Robert Fares, a Mechanical Engineering Ph.D. student at the University Texas at Austin, writes in Scientific American : "As a researcher working in the area of energy technology and policy, I often find myself drawn into debates surrounding certain energy technologies, and what role they should play in the future energy system. People are quick to list the specific benefits or drawbacks of one technology over another: 'Wind energy is fine at the small scale, but it will never scale up like nuclear!' 'Electric vehicles will never be mainstream! We should be using natural gas!' 'Battery storage is expensive and won’t last! We should be using thermal storage!'”

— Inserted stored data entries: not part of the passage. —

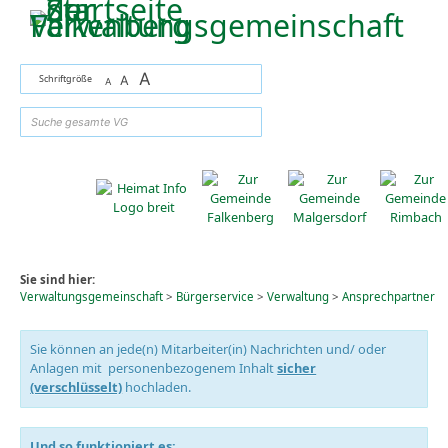
Zum Inhalt
,
zur Navigation
oder
zur Startseite
springen.
A
Schriftgröße
A
A
suchen
Sie sind hier:
Verwaltungsgemeinschaft
>
Bürgerservice
>
Verwaltung
>
Ansprechpartner
Sie können an jede(n) Mitarbeiter(in) Nachrichten und/ oder
Anlagen mit personenbezogenem Inhalt
sicher
(verschlüsselt)
hochladen.
Und so funktioniert es:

"Regardless of whether or not these claims are based in fact, I believe it’s a mistake to frame our choice of energy strategy in this way. Today, the energy we use comes from a variety of sources. The U.S. Energy Information Administration’s most recent total energy flow diagram shows exactly where the United States gets its energy, and what that energy is used for. With U.S. energy coming from coal, natural gas, domestic oil, nuclear, renewables, petroleum imports, and more, it’s clear that we do not currently rely on any one particular energy source. In fact, we benefit from a diverse mix."
The piece concludes: "Instead of debating technologies, we should debate the most practical and immediate steps we can take to reduce carbon emissions today using any technology at our disposal. There’s no time to waste. We need meaningful action to reverse the current climate trend before its too late."